Hepatocytic c-Jun N-terminal kinases (JNK) protect against cystogenesis in NEMO-deficient mice

Background:

Jnk1 and Jnk2 are the two major Jnk genes ubiquitously expressed in all the mammalian cells, including hepatocytes. Inhibition of nuclear factor kappa B (NF-κB) activity via deletion of NF-κB essential modulator (IKKγ/Nemo) triggers cell apoptosis, which subsequently promotes compensatory hepatocyte proliferation triggering c-Jun N-terminal kinases (JNK)-mediated hepatocarcinogenesis (HCC) via prolonged activation. Thus, JNK/NF-κB interplay is a major determinant for hepatocyte fate and carcinogenesis. In this study, we sought to investigate the relevance of NF-kB/JNK crosstalk in the NEMO model of hepatocarcinogenesis (HCC).

Methods:

JNK signaling in hepatocytes was inhibited by crossing AlbCre-Jnk1LoxP/LoxP mice with Jnk2-deficient mice to generate Jnk1LoxP/LoxP/Jnk2–/– mice. Jnk1Δhepa/Jnk2-/-micewere further interbred with hepatocyte-specific Nemo-knockout mice (NemoΔhepa), a model of chronic liver inflammation and spontaneous HCC, to generate NemoΔhepa/JnkΔhepa mice. The phenotype was characterized during disease progression. The impact of JNK deletion on liver damage, cell death, compensatory proliferation, fibrogenesis, and tumor development in NemoΔhepa was investigated. Moreover, regulation of essential genes was assessed by RT-PCR, immunoblotting and immunostaining. Additionally, Jnk2 inhibition specifically in hepatocytes of NemoΔhepa/Jnk1Δhepa mice was performed using siRNA (siJnk2) nanodelivery. Finally, active signaling pathways were blocked using specific inhibitors.

Results:

Compound deletion of Jnk1 and Jnk2 in hepatocytes diminished hepatocarcinogenesis, but, in contrast, exacerbated liver injury caused by Nemo ablation as demonstrated by significant higher levels of ALT, AST, AP and GLDH. Interestingly, microscopic analysis of liver sections showed strong-ductular proliferation and cyst formation in NemoΔhepa/JnkΔhepa livers. Indeed, JNK deficiency in hepatocytes of NemoΔhepa (NemoΔhepa/JnkΔhepa) caused elevated fibrosis, increased apoptosis, increased compensatory proliferation, and elevated inflammatory cytokines expression. Furthermore, siJnk2 treatment in NemoΔhepa/Jnk1Δhepa mice resembled the phenotype of NemoΔhepa/JnkΔhepa mice.

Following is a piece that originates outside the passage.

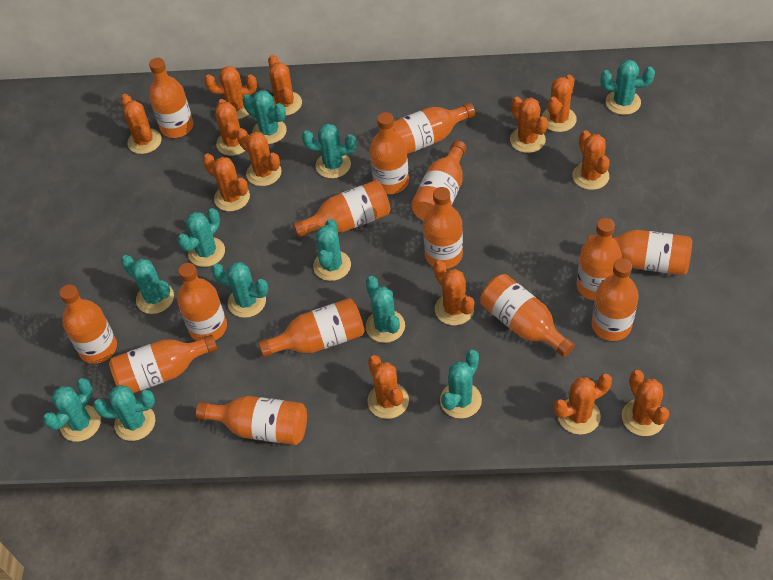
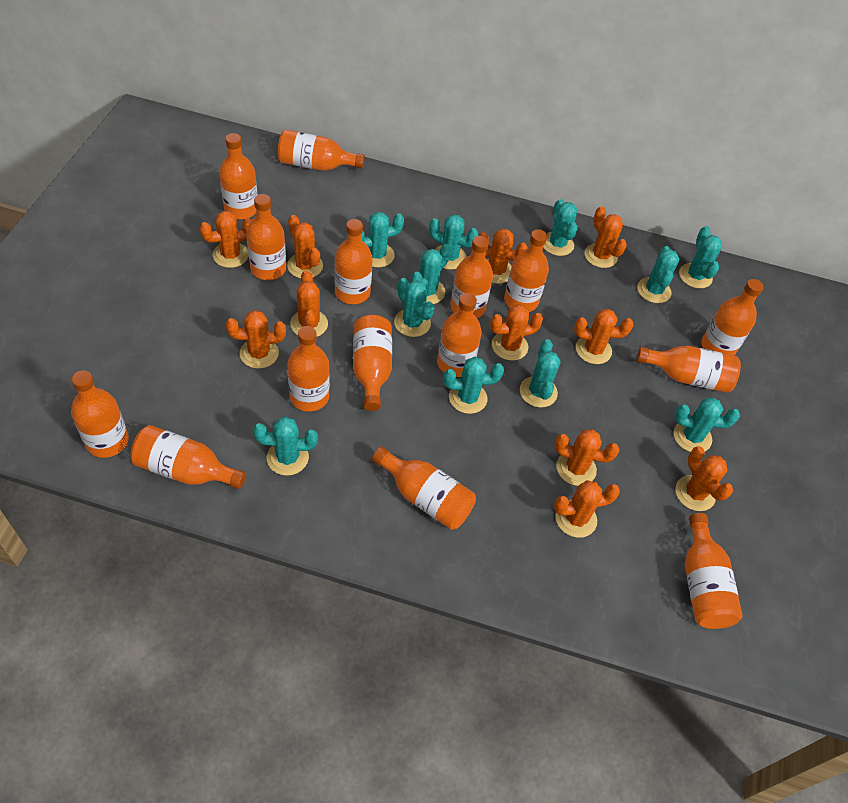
orange cactus: 13 -> 11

Next, we sought to investigate the impact of molecular pathways in response to compound JNK deficiency in NemoΔhepa mice. We found NemoΔhepa/JnkΔhepa livers exhibited overexpression of the IL-6/Stat3 pathway in addition to EGFR-Raf-MEK-ERK cascade. To test the functional relevance of this finding we administered lapatinib – a dual tyrosine kinase inhibitor interrupting ErbB2 and EGFR signaling – to NemoΔhepa/JnkΔhepa mice. Lapatinib effectively inhibited cyst formation, improved transaminases and effectively blocked EGFR-Raf-MEK-ERK signaling.

Conclusion:

The regulatory crosstalk between NF-κB and JNK in hepatocytes is indispensable for hepatocytes homeostasis. JNK1 together with JNK2 play an essential role during carcinogenesis of NEMO deleted hepatocytes, but combined deletion in hepatocytes triggers ductular proliferation with cyst formation via the EGFR-Raf-MEK-ERK pathway. Lapatinib therapy successfully prevented cyst formation via inhibition of EGFR/ErbB2 phosphorylation.